Collected data
********

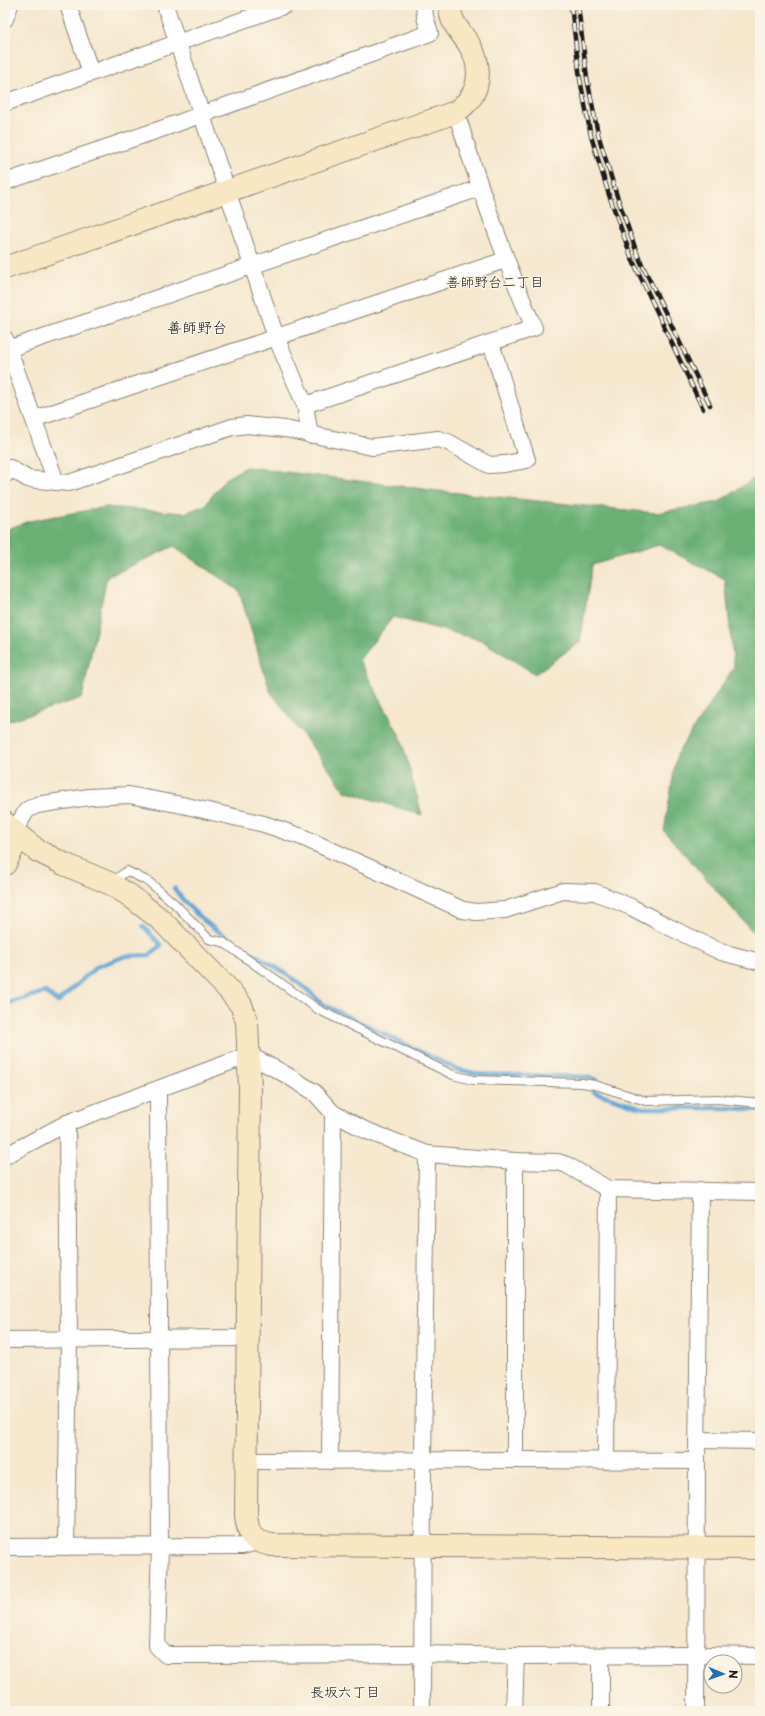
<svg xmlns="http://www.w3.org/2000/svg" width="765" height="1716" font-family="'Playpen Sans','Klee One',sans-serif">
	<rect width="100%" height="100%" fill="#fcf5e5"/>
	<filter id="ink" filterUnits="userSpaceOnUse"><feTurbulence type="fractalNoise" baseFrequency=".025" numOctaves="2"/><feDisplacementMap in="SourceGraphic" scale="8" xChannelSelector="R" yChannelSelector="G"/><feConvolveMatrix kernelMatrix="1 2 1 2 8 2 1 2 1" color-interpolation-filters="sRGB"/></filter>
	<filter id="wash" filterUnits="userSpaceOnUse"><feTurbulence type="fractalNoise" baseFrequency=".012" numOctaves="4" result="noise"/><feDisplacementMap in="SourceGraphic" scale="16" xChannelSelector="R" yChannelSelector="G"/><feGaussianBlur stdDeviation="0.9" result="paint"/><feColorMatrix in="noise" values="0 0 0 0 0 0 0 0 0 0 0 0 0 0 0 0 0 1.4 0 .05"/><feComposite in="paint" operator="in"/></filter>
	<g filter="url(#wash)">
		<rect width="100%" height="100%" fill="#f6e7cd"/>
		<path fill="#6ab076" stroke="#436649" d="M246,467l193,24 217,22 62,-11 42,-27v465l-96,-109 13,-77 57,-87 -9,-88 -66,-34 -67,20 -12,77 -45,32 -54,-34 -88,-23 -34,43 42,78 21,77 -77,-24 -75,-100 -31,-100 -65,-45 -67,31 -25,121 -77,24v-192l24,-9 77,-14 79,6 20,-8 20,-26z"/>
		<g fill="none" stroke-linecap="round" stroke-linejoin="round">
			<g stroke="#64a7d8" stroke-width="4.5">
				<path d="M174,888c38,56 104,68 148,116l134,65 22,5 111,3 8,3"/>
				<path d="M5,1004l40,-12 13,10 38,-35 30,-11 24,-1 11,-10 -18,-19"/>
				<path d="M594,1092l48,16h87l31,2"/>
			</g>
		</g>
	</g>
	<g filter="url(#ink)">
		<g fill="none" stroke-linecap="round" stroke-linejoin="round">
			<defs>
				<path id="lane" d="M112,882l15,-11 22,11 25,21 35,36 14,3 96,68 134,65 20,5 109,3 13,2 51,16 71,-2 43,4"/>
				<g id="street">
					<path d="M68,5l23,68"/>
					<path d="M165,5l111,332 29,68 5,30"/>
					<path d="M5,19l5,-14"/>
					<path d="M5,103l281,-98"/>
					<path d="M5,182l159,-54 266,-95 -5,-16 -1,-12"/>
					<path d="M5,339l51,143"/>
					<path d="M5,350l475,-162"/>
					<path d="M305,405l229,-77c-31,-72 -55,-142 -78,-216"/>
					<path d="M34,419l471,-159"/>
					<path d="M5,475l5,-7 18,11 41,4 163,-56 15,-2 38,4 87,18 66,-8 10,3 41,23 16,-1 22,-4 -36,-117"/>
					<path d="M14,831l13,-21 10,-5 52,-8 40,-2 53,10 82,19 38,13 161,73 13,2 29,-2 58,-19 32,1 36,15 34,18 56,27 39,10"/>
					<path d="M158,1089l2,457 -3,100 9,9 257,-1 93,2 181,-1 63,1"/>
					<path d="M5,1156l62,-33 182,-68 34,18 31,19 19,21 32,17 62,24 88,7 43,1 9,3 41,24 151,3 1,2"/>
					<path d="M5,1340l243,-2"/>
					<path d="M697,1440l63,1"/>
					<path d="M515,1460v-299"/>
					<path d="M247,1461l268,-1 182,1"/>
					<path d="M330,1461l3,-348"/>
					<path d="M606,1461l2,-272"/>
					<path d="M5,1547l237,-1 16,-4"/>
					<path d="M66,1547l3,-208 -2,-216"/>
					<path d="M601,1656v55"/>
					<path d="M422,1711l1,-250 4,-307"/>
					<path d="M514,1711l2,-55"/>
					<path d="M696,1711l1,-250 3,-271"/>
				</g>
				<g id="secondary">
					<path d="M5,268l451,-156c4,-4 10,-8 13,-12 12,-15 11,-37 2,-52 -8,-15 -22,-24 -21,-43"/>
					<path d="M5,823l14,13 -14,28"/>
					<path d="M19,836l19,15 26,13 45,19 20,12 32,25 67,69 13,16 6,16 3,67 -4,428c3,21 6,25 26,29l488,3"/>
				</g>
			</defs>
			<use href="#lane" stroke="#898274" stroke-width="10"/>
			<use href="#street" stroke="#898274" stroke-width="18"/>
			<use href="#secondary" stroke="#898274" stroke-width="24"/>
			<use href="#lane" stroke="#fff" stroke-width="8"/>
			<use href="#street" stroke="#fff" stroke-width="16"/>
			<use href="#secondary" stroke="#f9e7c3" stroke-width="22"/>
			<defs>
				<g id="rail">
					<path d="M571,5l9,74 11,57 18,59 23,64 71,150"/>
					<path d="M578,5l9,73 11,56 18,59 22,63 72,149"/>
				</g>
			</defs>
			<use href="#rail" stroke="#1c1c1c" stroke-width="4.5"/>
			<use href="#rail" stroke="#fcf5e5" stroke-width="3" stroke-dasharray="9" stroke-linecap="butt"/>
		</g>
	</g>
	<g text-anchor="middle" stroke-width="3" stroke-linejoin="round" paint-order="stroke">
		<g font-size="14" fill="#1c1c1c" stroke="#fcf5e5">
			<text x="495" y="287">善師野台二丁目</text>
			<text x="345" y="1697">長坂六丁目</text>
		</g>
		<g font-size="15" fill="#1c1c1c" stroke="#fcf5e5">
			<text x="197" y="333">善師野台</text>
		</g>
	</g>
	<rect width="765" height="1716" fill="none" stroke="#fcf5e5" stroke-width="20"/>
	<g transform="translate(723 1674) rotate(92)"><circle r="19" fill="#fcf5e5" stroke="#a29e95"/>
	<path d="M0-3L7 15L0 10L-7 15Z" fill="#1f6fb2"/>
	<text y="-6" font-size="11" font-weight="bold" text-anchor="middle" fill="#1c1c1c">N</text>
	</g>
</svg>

********

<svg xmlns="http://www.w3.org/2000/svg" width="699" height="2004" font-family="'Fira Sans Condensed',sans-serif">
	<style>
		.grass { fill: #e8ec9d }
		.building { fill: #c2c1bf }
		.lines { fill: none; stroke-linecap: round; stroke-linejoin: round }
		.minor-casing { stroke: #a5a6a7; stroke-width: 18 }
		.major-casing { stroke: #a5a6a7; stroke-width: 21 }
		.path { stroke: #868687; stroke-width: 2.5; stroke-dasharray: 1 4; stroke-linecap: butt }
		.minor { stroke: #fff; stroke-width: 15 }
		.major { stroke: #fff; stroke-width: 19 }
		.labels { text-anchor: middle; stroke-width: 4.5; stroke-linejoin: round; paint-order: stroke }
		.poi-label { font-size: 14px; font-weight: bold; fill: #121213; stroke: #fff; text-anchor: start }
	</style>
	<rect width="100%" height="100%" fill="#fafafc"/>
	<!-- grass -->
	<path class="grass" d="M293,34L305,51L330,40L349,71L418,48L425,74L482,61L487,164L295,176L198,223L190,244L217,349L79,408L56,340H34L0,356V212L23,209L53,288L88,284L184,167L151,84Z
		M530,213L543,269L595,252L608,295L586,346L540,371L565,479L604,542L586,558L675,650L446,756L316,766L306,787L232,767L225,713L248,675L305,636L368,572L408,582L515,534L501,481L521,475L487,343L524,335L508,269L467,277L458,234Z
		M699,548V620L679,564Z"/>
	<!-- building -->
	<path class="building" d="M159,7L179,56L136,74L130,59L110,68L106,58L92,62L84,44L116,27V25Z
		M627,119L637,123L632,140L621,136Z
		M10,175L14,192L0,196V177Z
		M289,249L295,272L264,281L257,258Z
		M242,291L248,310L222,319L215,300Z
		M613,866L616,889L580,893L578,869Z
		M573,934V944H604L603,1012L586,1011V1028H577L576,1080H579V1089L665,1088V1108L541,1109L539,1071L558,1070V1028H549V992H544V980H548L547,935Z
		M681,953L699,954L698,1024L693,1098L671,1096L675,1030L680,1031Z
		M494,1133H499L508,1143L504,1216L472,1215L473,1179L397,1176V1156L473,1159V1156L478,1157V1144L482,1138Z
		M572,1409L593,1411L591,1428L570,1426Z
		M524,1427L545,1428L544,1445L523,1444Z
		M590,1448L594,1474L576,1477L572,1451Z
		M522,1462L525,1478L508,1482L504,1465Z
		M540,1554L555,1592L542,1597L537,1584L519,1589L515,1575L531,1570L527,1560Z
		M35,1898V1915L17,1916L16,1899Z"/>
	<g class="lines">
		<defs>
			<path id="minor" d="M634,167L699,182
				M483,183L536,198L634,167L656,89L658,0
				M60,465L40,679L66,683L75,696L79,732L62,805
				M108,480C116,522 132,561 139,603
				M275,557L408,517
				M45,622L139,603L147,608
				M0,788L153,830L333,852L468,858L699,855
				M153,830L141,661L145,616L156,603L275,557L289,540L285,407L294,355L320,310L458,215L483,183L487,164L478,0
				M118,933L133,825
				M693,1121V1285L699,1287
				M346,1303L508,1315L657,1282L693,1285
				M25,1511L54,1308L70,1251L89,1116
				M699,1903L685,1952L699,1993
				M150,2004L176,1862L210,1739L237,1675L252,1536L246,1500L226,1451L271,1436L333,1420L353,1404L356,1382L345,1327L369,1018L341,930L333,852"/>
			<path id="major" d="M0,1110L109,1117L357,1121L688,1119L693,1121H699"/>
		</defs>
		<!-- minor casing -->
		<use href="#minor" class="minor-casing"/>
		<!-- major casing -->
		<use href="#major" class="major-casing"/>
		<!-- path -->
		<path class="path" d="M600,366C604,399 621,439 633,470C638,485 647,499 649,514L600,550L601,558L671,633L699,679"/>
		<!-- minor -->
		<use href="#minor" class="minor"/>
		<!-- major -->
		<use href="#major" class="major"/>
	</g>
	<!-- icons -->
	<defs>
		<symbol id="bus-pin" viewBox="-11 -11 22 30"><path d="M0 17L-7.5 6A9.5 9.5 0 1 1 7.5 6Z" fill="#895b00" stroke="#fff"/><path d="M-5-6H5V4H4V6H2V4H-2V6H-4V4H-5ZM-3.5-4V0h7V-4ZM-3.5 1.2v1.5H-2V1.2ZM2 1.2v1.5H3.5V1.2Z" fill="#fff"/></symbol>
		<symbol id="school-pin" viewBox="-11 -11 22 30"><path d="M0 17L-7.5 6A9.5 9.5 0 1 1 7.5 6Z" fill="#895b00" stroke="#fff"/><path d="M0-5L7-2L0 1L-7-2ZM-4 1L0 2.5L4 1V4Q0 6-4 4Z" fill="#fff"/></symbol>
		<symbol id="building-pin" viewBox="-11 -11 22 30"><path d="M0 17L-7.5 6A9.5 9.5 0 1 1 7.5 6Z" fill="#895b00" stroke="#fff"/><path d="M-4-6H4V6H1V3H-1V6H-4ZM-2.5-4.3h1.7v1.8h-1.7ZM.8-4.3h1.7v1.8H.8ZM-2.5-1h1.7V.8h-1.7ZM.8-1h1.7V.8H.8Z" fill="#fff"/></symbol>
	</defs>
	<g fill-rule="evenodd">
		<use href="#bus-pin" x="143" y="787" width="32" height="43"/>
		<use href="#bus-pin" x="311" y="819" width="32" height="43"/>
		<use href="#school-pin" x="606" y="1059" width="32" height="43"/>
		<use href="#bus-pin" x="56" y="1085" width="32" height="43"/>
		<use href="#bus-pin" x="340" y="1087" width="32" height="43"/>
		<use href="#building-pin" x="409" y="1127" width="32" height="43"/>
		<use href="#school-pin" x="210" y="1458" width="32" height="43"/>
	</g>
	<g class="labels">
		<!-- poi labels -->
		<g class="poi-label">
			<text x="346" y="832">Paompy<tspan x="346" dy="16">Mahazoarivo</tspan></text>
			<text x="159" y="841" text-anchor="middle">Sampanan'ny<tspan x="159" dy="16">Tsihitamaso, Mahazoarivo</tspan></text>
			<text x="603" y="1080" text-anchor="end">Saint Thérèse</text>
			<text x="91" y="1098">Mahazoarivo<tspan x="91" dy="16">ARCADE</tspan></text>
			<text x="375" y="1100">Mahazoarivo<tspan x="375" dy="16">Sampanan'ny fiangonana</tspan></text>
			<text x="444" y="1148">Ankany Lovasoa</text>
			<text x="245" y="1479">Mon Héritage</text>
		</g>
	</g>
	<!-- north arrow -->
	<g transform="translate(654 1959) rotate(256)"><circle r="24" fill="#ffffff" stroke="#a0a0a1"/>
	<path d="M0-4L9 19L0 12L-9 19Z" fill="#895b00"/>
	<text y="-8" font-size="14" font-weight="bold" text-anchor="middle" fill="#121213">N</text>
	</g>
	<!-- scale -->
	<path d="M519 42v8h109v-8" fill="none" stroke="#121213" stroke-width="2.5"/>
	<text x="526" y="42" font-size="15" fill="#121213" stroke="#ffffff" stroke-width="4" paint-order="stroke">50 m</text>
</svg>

********

Task to carry out: Whenever "filterUnits" occurs in a line above, copy that line.

Output for this task:
	<filter id="ink" filterUnits="userSpaceOnUse"><feTurbulence type="fractalNoise" baseFrequency=".025" numOctaves="2"/><feDisplacementMap in="SourceGraphic" scale="8" xChannelSelector="R" yChannelSelector="G"/><feConvolveMatrix kernelMatrix="1 2 1 2 8 2 1 2 1" color-interpolation-filters="sRGB"/></filter>
	<filter id="wash" filterUnits="userSpaceOnUse"><feTurbulence type="fractalNoise" baseFrequency=".012" numOctaves="4" result="noise"/><feDisplacementMap in="SourceGraphic" scale="16" xChannelSelector="R" yChannelSelector="G"/><feGaussianBlur stdDeviation="0.9" result="paint"/><feColorMatrix in="noise" values="0 0 0 0 0 0 0 0 0 0 0 0 0 0 0 0 0 1.4 0 .05"/><feComposite in="paint" operator="in"/></filter>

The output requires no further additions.